Five service members were killed by one blast, and two others died in a separate attack, according to the NATO-led International Security Assistance Force. No other information about the military members was released. The deaths bring the number of U.S. soldiers killed since Saturday to 14.
Witnesses near Kandahar city reported seeing a large blast destroy an armored vehicle in an American military convoy this afternoon on Highway 1, just west of the southern city, The New York Times reported.
Southern Afghanistan, home turf to Taliban insurgents, has been the focus of stepped-up American military operations.
But a week ago, top NATO and U.S. military commander Gen.
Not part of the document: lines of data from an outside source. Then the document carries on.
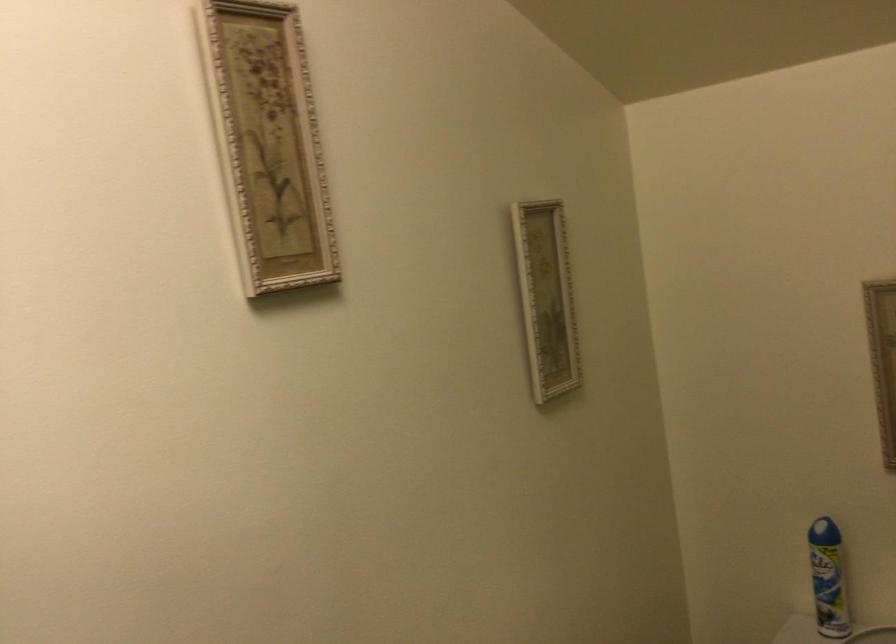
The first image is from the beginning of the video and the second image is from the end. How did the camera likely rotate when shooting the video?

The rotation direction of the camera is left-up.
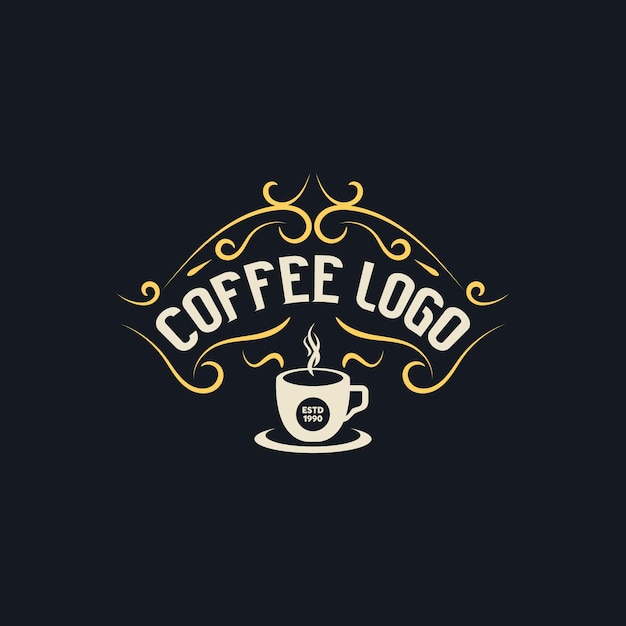
Identify the location of white coffee cup, center. (334, 404).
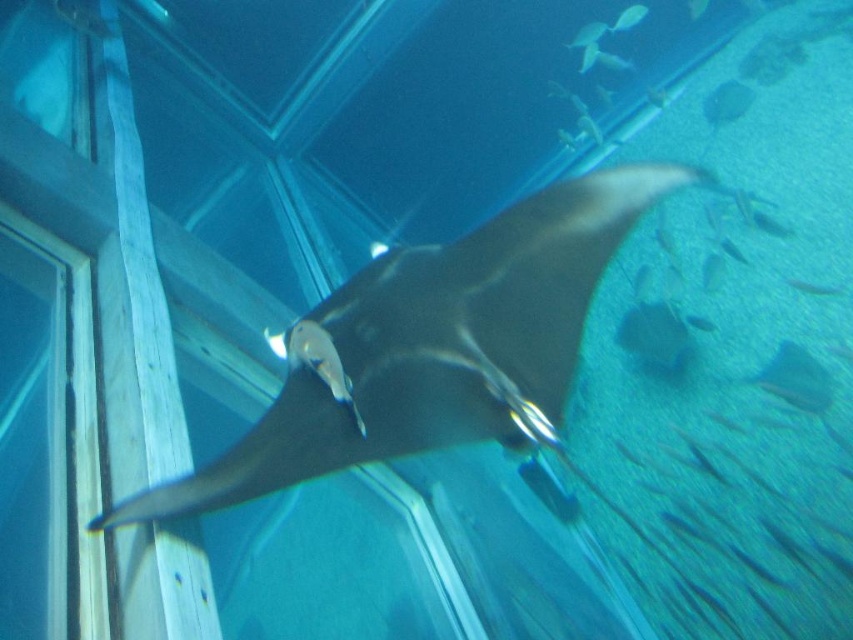
You are an aquarium visitor standing in front of the glass wall. You see the shiny black stingray at center and the translucent white fish at upper center. Which one is closer to your left side?

The shiny black stingray at center is positioned on the left side of translucent white fish at upper center, so it is closer to your left side.

You are an aquarium visitor looking at the translucent white fish at upper center and the translucent blue fish at upper center. Which one is located to the left of the other?

The translucent white fish at upper center is positioned on the left side of the translucent blue fish at upper center.

You are standing in front of the aquarium and want to take a photo of the translucent white fish at upper center. Your camera is 14 feet away from the fish. Is the camera close enough to take a clear photo?

The translucent white fish at upper center and camera are 14.11 feet apart from each other. Since the camera is 14 feet away, it is close enough to take a clear photo.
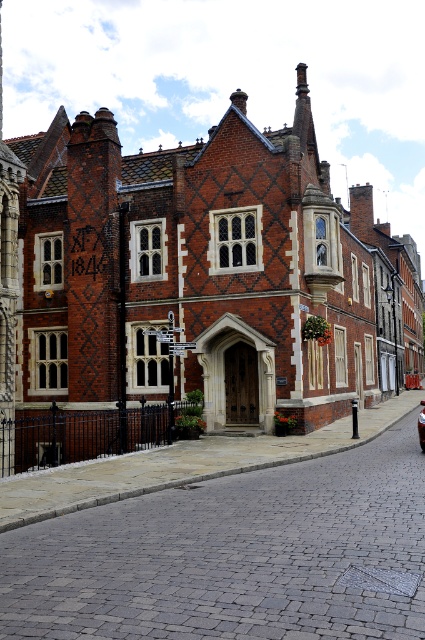
Question: Among these points, which one is nearest to the camera?

Choices:
 (A) (421, 412)
 (B) (181, 337)

Answer: (B)

Question: Is brick building at center smaller than shiny red car at center?

Choices:
 (A) no
 (B) yes

Answer: (A)

Question: Does brick building at center lie in front of shiny red car at center?

Choices:
 (A) yes
 (B) no

Answer: (B)

Question: Which point is closer to the camera taking this photo?

Choices:
 (A) (206, 179)
 (B) (424, 438)

Answer: (B)

Question: Can you confirm if brick building at center is positioned above shiny red car at center?

Choices:
 (A) yes
 (B) no

Answer: (A)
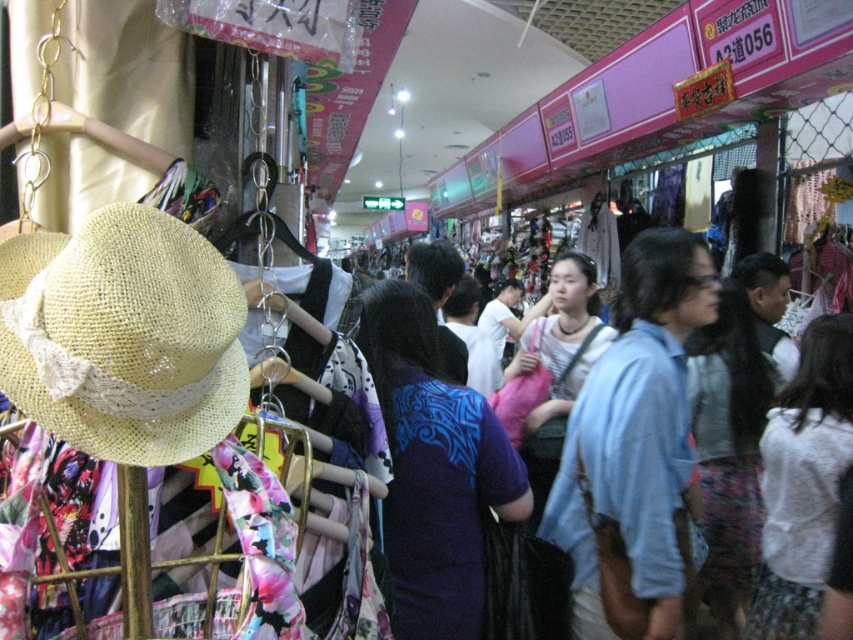
Who is positioned more to the right, straw hat at left or matte blue dress at center?

matte blue dress at center

Does straw hat at left appear over matte blue dress at center?

Yes, straw hat at left is above matte blue dress at center.

Does point (219, 317) lie behind point (700, 486)?

No, it is in front of (700, 486).

You are a GUI agent. You are given a task and a screenshot of the screen. Output one action in this format:
    pyautogui.click(x=<x>, y=<y>)
    Task: Click on the straw hat at left
    
    Given the screenshot: What is the action you would take?
    pyautogui.click(x=123, y=337)

Is point (474, 620) in front of point (728, 552)?

Yes, point (474, 620) is closer to viewer.

Is blue printed dress at center closer to the viewer compared to matte blue dress at center?

Yes, blue printed dress at center is in front of matte blue dress at center.

This screenshot has height=640, width=853. Identify the location of blue printed dress at center. (434, 468).

The image size is (853, 640). Identify the location of white cotton sweater at center. (804, 481).

Can you confirm if white cotton sweater at center is positioned to the left of matte blue dress at center?

Yes, white cotton sweater at center is to the left of matte blue dress at center.

Between point (782, 621) and point (708, 568), which one is positioned in front?

Point (782, 621) is more forward.

This screenshot has width=853, height=640. In order to click on white cotton sweater at center in this screenshot , I will do `click(804, 481)`.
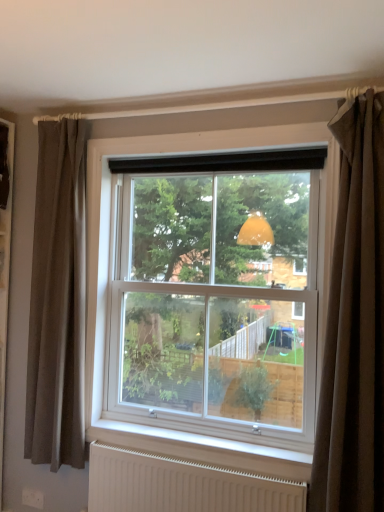
Question: Should I look upward or downward to see brown fabric curtain at right, arranged as the first curtain when viewed from the front?

Choices:
 (A) down
 (B) up

Answer: (A)

Question: Is white matte radiator at lower center placed right next to brown fabric curtain at left, which ranks as the second curtain in front-to-back order?

Choices:
 (A) no
 (B) yes

Answer: (A)

Question: Considering the relative sizes of white matte radiator at lower center and brown fabric curtain at left, acting as the first curtain starting from the left, in the image provided, is white matte radiator at lower center taller than brown fabric curtain at left, acting as the first curtain starting from the left,?

Choices:
 (A) yes
 (B) no

Answer: (B)

Question: Can you confirm if white matte radiator at lower center is wider than brown fabric curtain at left, which ranks as the second curtain in front-to-back order?

Choices:
 (A) no
 (B) yes

Answer: (A)

Question: Could brown fabric curtain at left, acting as the first curtain starting from the left, be considered to be inside white matte radiator at lower center?

Choices:
 (A) no
 (B) yes

Answer: (A)

Question: Is white matte radiator at lower center positioned behind brown fabric curtain at left, which ranks as the second curtain in front-to-back order?

Choices:
 (A) yes
 (B) no

Answer: (B)

Question: Considering the relative sizes of white matte radiator at lower center and brown fabric curtain at left, which ranks as the second curtain in front-to-back order, in the image provided, is white matte radiator at lower center shorter than brown fabric curtain at left, which ranks as the second curtain in front-to-back order,?

Choices:
 (A) yes
 (B) no

Answer: (A)

Question: From the image's perspective, is white plastic window at center above white matte radiator at lower center?

Choices:
 (A) yes
 (B) no

Answer: (A)

Question: Is white plastic window at center looking in the opposite direction of white matte radiator at lower center?

Choices:
 (A) no
 (B) yes

Answer: (A)

Question: Does white plastic window at center appear on the right side of white matte radiator at lower center?

Choices:
 (A) yes
 (B) no

Answer: (A)

Question: Is white plastic window at center closer to the viewer compared to white matte radiator at lower center?

Choices:
 (A) yes
 (B) no

Answer: (B)

Question: Is white plastic window at center wider than white matte radiator at lower center?

Choices:
 (A) yes
 (B) no

Answer: (A)

Question: Can you confirm if white plastic window at center is thinner than white matte radiator at lower center?

Choices:
 (A) yes
 (B) no

Answer: (B)

Question: From the image's perspective, is white matte radiator at lower center below white plastic window at center?

Choices:
 (A) yes
 (B) no

Answer: (A)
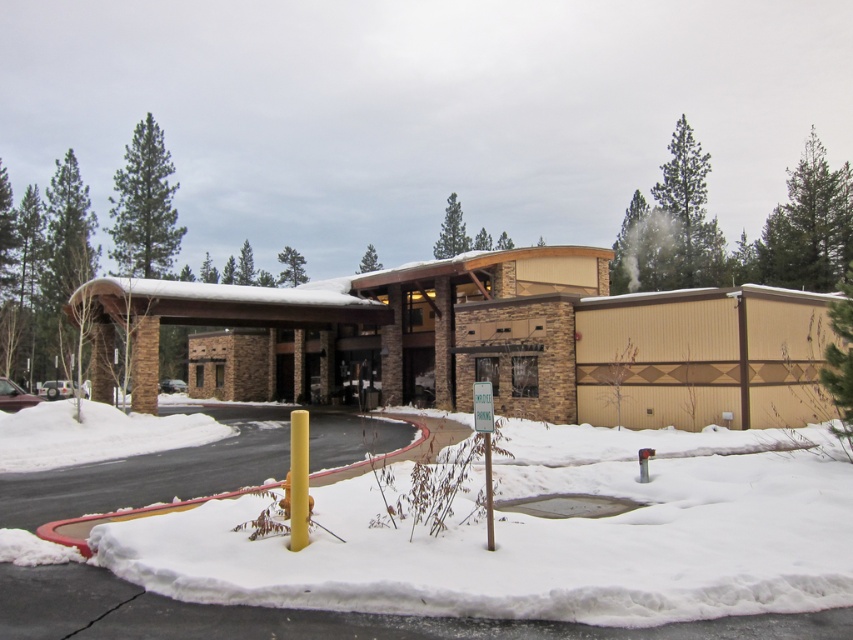
Does white fluffy snow at lower left have a lesser height compared to beige wood hotel at center?

Indeed, white fluffy snow at lower left has a lesser height compared to beige wood hotel at center.

Between point (842, 561) and point (486, 332), which one is positioned in front?

Point (842, 561)

Locate an element on the screen. white fluffy snow at lower left is located at coordinates (538, 540).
David Petraeus told the BBC that momentum gained by the Taliban had been reversed in the southern provinces of Helmand and Kandahar, as well as near Kabul.
"You not only have to reverse the momentum, you have to take away those sanctuaries and safe havens that the Taliban have been able to establish over the course of those years," Petraeus said.
Insurgent leaders have said anyone linked to foreign governments, aid agencies or the government of Afghan President Hamid Karzai is a target.
Separately, Sayed Mohammad Pahlawan, a local official in Nagahar province, was killed this morning when a remote-controlled bomb exploded in his car near the eastern city of Jalalabad, Agence France-Presse reported.
"He was on his way to the office of the provincial governor," spokesman Ahmad Zia Abdulzai told the French news agency.